What you need to do: Write out the data once more, exactly as it reads.
================
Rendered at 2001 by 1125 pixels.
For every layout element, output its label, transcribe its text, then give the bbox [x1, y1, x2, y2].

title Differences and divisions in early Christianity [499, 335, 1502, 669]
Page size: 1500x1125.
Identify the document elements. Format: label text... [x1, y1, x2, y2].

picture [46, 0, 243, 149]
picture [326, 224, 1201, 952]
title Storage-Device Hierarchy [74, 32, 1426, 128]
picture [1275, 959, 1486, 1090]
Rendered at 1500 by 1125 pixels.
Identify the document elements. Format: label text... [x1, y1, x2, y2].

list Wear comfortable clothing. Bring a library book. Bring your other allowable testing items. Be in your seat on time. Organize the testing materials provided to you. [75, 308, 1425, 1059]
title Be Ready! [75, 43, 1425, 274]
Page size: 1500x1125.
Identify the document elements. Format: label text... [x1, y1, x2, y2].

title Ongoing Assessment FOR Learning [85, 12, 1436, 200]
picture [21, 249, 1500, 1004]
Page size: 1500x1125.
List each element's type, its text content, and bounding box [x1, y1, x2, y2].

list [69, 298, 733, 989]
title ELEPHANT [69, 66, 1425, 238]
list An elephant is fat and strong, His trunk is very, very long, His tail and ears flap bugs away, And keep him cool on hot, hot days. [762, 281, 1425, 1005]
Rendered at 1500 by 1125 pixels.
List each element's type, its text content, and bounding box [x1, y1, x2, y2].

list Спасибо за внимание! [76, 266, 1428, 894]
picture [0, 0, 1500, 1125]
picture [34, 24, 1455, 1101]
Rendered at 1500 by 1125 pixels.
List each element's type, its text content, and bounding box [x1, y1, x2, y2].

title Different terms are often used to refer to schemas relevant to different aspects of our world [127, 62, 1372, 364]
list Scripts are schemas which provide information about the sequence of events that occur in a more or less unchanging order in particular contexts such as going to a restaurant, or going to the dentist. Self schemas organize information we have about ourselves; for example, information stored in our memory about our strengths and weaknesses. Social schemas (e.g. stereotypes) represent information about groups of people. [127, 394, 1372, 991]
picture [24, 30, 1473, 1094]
================
Response:
Rendered at 2001 by 1125 pixels.
For every layout element, output its label, transcribe its text, then give the bbox [x1, y1, x2, y2].

title Differences and divisions in early Christianity [499, 335, 1502, 669]
Page size: 1500x1125.
Identify the document elements. Format: label text... [x1, y1, x2, y2].

picture [46, 0, 243, 149]
picture [326, 224, 1201, 952]
title Storage-Device Hierarchy [74, 32, 1426, 128]
picture [1275, 959, 1486, 1090]
Rendered at 1500 by 1125 pixels.
Identify the document elements. Format: label text... [x1, y1, x2, y2].

list Wear comfortable clothing. Bring a library book. Bring your other allowable testing items. Be in your seat on time. Organize the testing materials provided to you. [75, 308, 1425, 1059]
title Be Ready! [75, 43, 1425, 274]
Page size: 1500x1125.
Identify the document elements. Format: label text... [x1, y1, x2, y2].

title Ongoing Assessment FOR Learning [85, 12, 1436, 200]
picture [21, 249, 1500, 1004]
Page size: 1500x1125.
List each element's type, its text content, and bounding box [x1, y1, x2, y2].

list [69, 298, 733, 989]
title ELEPHANT [69, 66, 1425, 238]
list An elephant is fat and strong, His trunk is very, very long, His tail and ears flap bugs away, And keep him cool on hot, hot days. [762, 281, 1425, 1005]
Rendered at 1500 by 1125 pixels.
List each element's type, its text content, and bounding box [x1, y1, x2, y2].

list Спасибо за внимание! [76, 266, 1428, 894]
picture [0, 0, 1500, 1125]
picture [34, 24, 1455, 1101]
Rendered at 1500 by 1125 pixels.
List each element's type, its text content, and bounding box [x1, y1, x2, y2].

title Different terms are often used to refer to schemas relevant to different aspects of our world [127, 62, 1372, 364]
list Scripts are schemas which provide information about the sequence of events that occur in a more or less unchanging order in particular contexts such as going to a restaurant, or going to the dentist. Self schemas organize information we have about ourselves; for example, information stored in our memory about our strengths and weaknesses. Social schemas (e.g. stereotypes) represent information about groups of people. [127, 394, 1372, 991]
picture [24, 30, 1473, 1094]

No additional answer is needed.